Another study that investigated the effects of the COVID-19 pandemic on the treatment of 7000 T1DM children from Sweden's national database (SWEDIABKIDS) found that the proportion of patients with good metabolic control remained unchanged in 2019 and 2020 (33). This may have been attributed to the fact that Sweden, compared to other countries, had an active treatment of T1DM with low mean HbA1C on a national level, including telemedicine treatment as the alternative combination to regular visits when physical distancing was required during the pandemic (32).

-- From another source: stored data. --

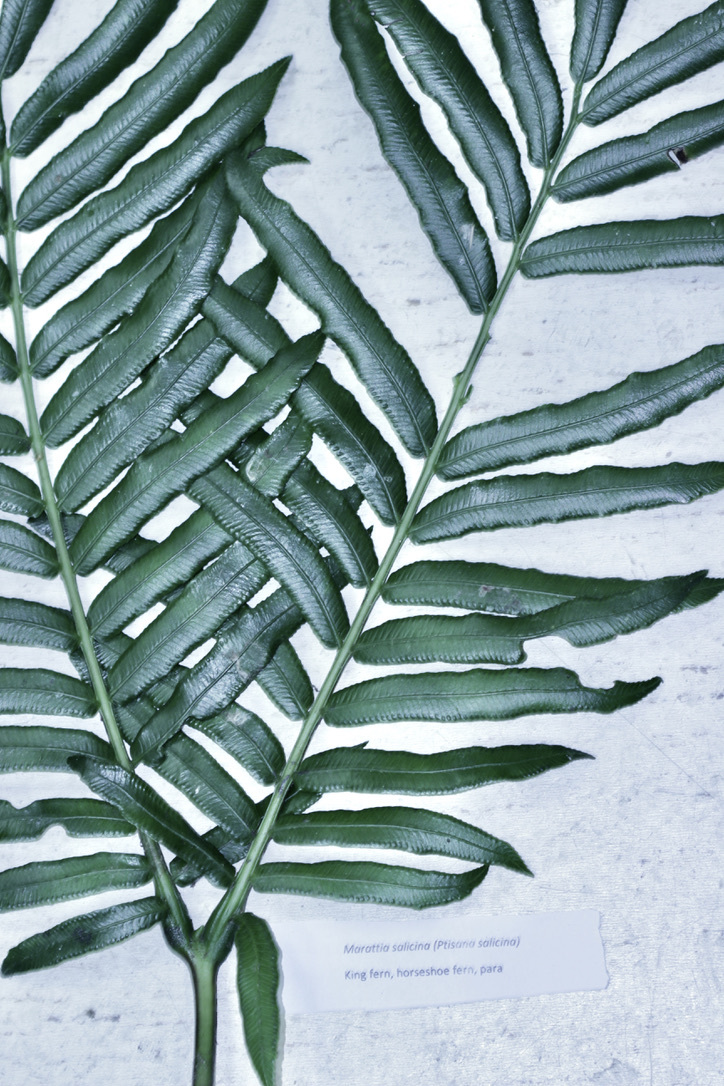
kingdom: Plantae
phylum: Tracheophyta
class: Polypodiopsida
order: Marattiales
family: Marattiaceae
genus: Ptisana
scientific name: Ptisana salicina
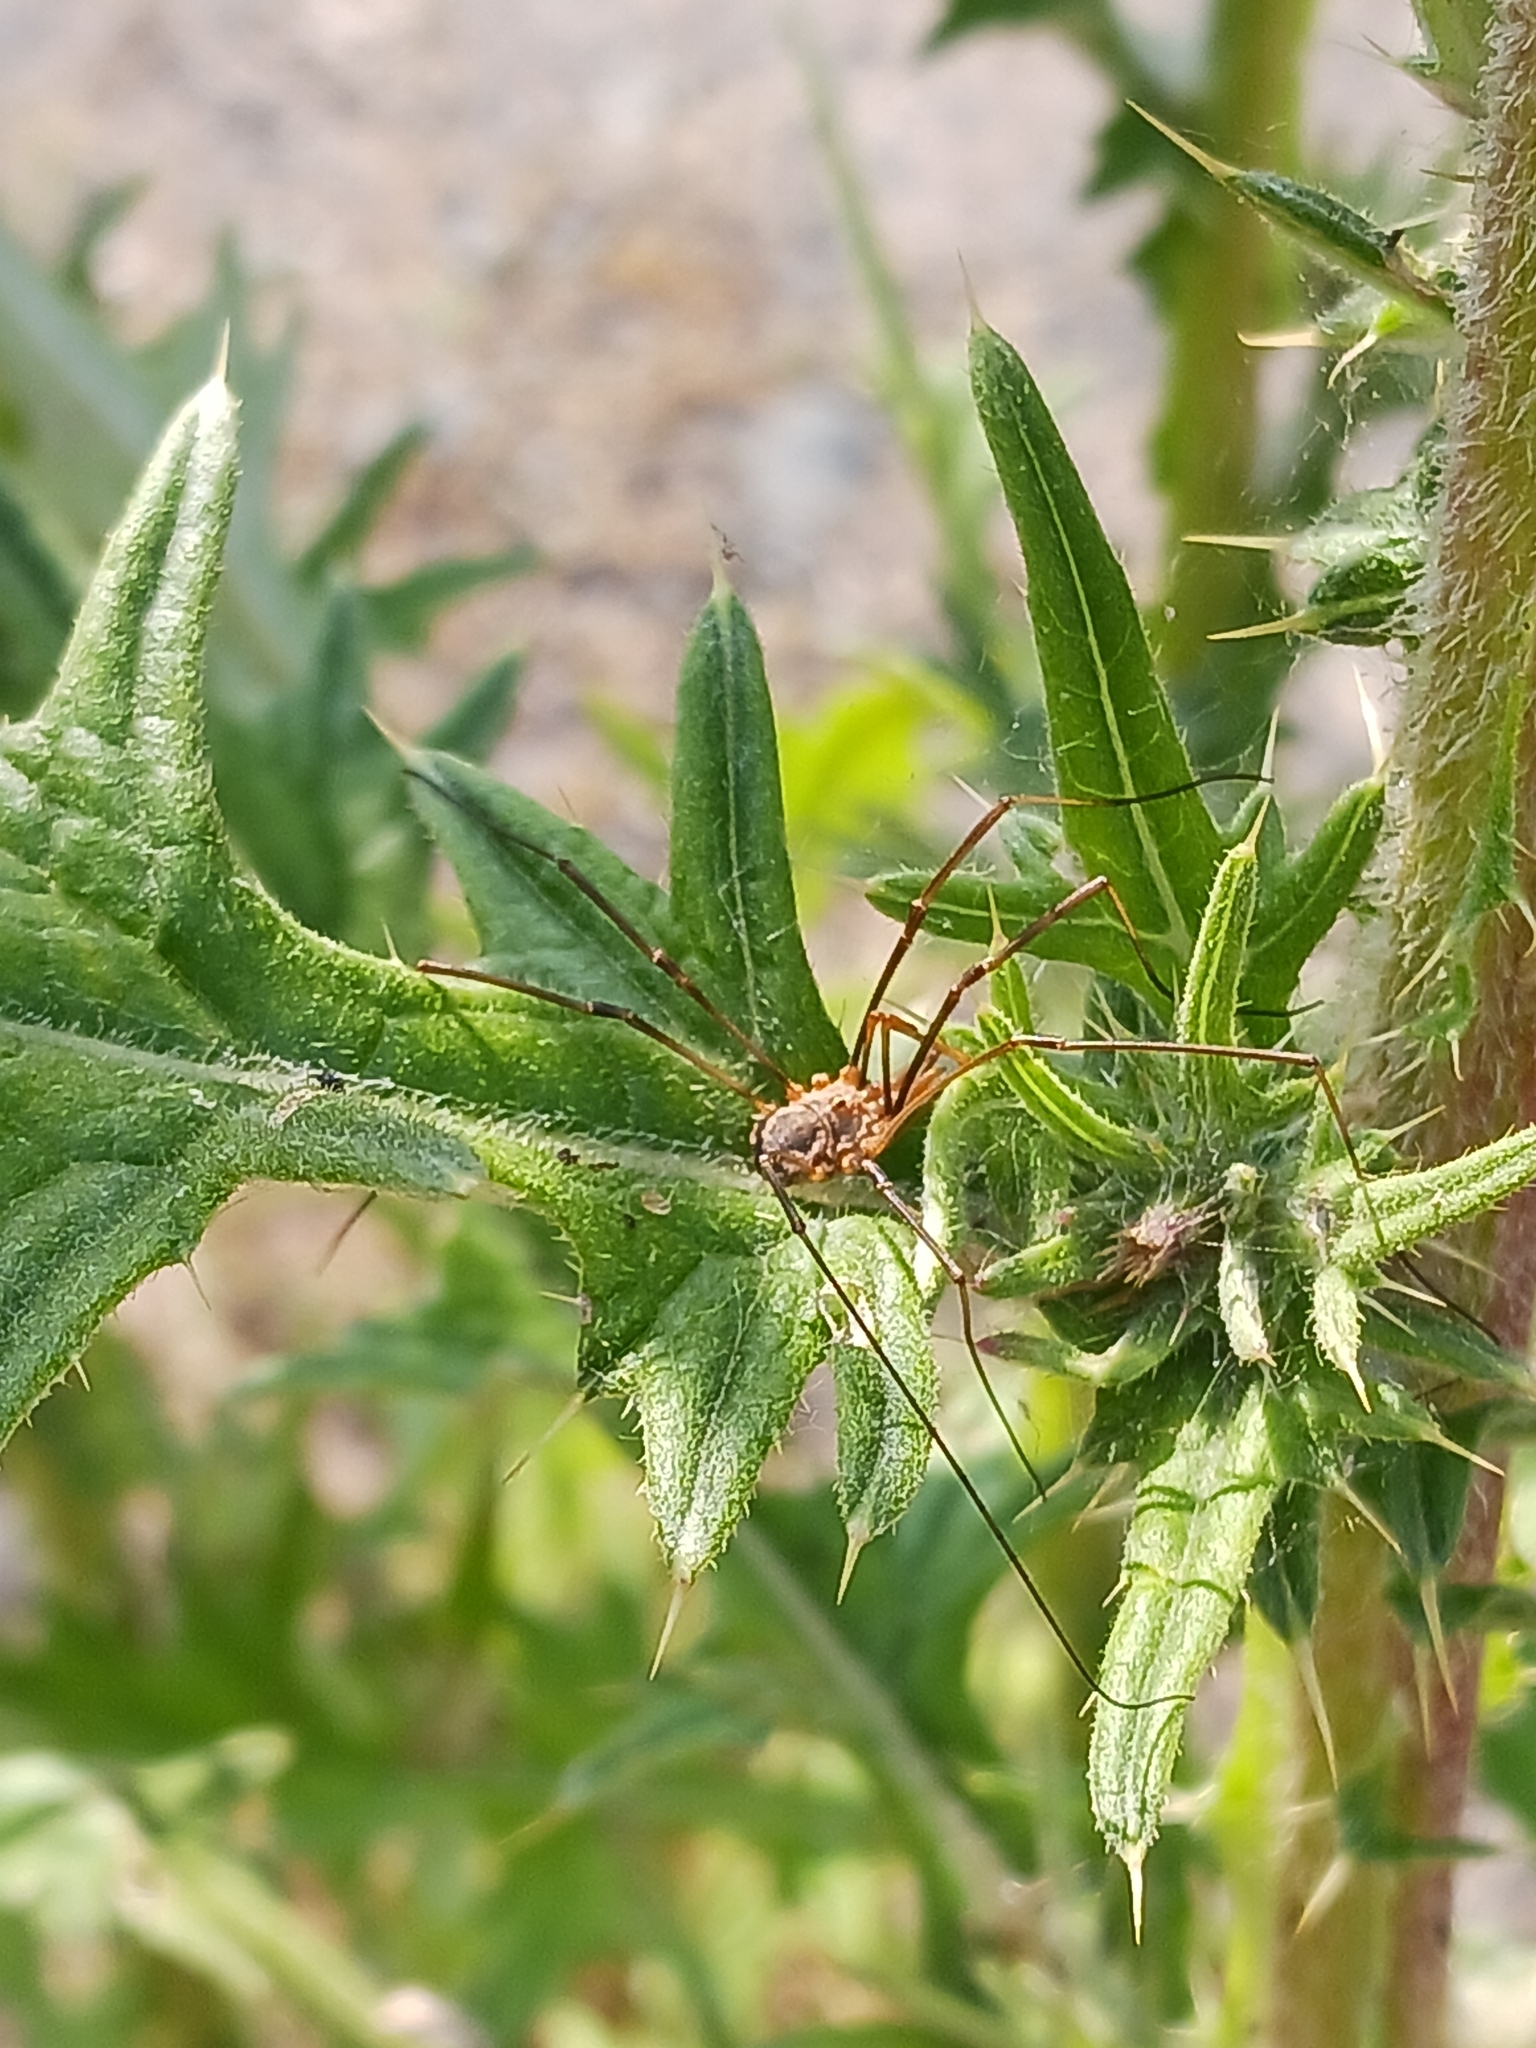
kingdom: Animalia
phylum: Arthropoda
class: Arachnida
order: Opiliones
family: Phalangiidae
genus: Phalangium
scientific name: Phalangium opilio
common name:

In our study, on the other hand, telemedicine was not a routine alternative treatment to preserve the quality of care for T1DM. Therefore, T1DM patients had relatively poorer metabolic control during the COVID-19 pandemic.
As for our study limitations, the behavioral problems was not explored during the pre-lockdown phase. Also, comparing the behavioral problems in the pre-lockdown phase and those in the lockdown phase was not an option at the time of our study. Despite the given limitations, the strength of our study lies in the fact that it was conducted during the critical time of COVID-19 pandemic. Our study results may have been valuable for future studies and caring for patients with T1DM. It was recommended that PSC-17 questionnaire should be used as a useful tool for investigating the behavior problems in children with T1DM, especially in children needing primary care.
There was no significant difference between the good and poor metabolic control groups regarding the behavior problems (P = 1.00, IP; P = 0.14, EP). The frequency of EP was higher among children with good metabolic control, and the frequency of IP was higher among children with poor metabolic control.